===== ESTRATTO DEL TESTO =====

N. 01764/2009 REG.RIC.
REPUBBLICA ITALIANA
IN NOME DEL POPOLO ITALIANO
Il Consiglio di Stato
in sede giurisdizionale (Sezione Seconda)
ha pronunciato la presente
SENTENZA
sul ricorso numero di registro generale 1764 del 2009, proposto da
Cima S.r.l., in persona del legale rappresentante
pro tempore
, rappresentata e difesa dagli avvocati S G, C S, M S, con domicilio eletto presso lo studio dell’avv. S G in Roma, via di Monte Fiore 22;
contro
Comune di Casaletto Lodigiano, in persona del legale rappresentante
pro tempore
, rappresentato e difeso dagli avvocati M B e M S, con domicilio eletto presso lo studio dell’avv. M S in Roma, viale Parioli, 180;
per la riforma
della sentenza del Tribunale Amministrativo Regionale per la Lombardia (Sezione Seconda) n. 02046/2008, resa tra le parti, concernente il diniego di rinnovo di concessioni edilizie.
Visti il ricorso in appello e i relativi allegati;
Visti tutti gli atti della causa;
Relatore nell’udienza pubblica del giorno 16 luglio 2019 il Cons. C C e uditi per le parti gli avvocati Renzo Cuonzo, su delega degli avv.ti S G, e M B;
Ritenuto e considerato in fatto e diritto quanto segue.

===== INFORMAZIONI MOSTRATE =====

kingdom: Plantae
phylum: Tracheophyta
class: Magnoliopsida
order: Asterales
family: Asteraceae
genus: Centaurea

=====

*ISTRUZIONI DELL'ESERCIZIO*. Scrivi il seguito della sentenza del Consiglio di Stato, riprendendo subito dopo l'ultima frase riportata.

*RISULTATO FINALE*.
FATTO e DIRITTO
1. La vicenda riguarda la richiesta di concessioni edilizie per la realizzazione di sei unità immobiliari, presentata al Comune di Casaletto Lodigiano dal proprietario dell’area sulla quale era prevista la costruzione degli edifici e sottoscritta dal medesimo proprietario nonché dalla Società appellante nella qualità di costruttore. L’edificazione sarebbe dovuta avvenire in conformità al vigente piano regolatore generale (PRG) e al piano di lottizzazione (PdL) approvato con delibera della Giunta regionale n. 21102, in data 12 ottobre 1982;poiché in base al PdL avrebbero potuto essere realizzate tre e non sei unità immobiliari con l’indice di fabbricabilità stabilito, il Comune deliberava una variante dello stesso PdL, che veniva annullata da parte del Co.re.co. con ordinanza in data 28 settembre 1987.
In relazione alla prima istanza di concessione edilizia, presentata in data 9 marzo1987, il Comune richiedeva delle integrazioni documentali, dapprima con nota in data 24 dicembre 1987 e poi con successiva nota in data 18 febbraio 1988. Per le altre istanze di concessione edilizia, presentate in data 19 marzo1989, il Comune chiedeva un’integrazione documentale in data 26 aprile1989. Nel richiedere la documentazione integrativa, il Comune faceva presente che tale documentazione doveva essere trasmessa entro il termine perentorio di 60 giorni, pena l’archiviazione delle stesse istanze di concessione edilizia. La Società presentava la documentazione in data 18 aprile 1990 e, in data 4 settembre1991, comunicava al Comune l’avvio dei lavori delle sei unità immobiliari. L’Amministrazione, con nota in data 9 settembre 1991, rendeva noto che tale comunicazione risultava trasmessa a termini scaduti e non poteva quindi essere presa in considerazione.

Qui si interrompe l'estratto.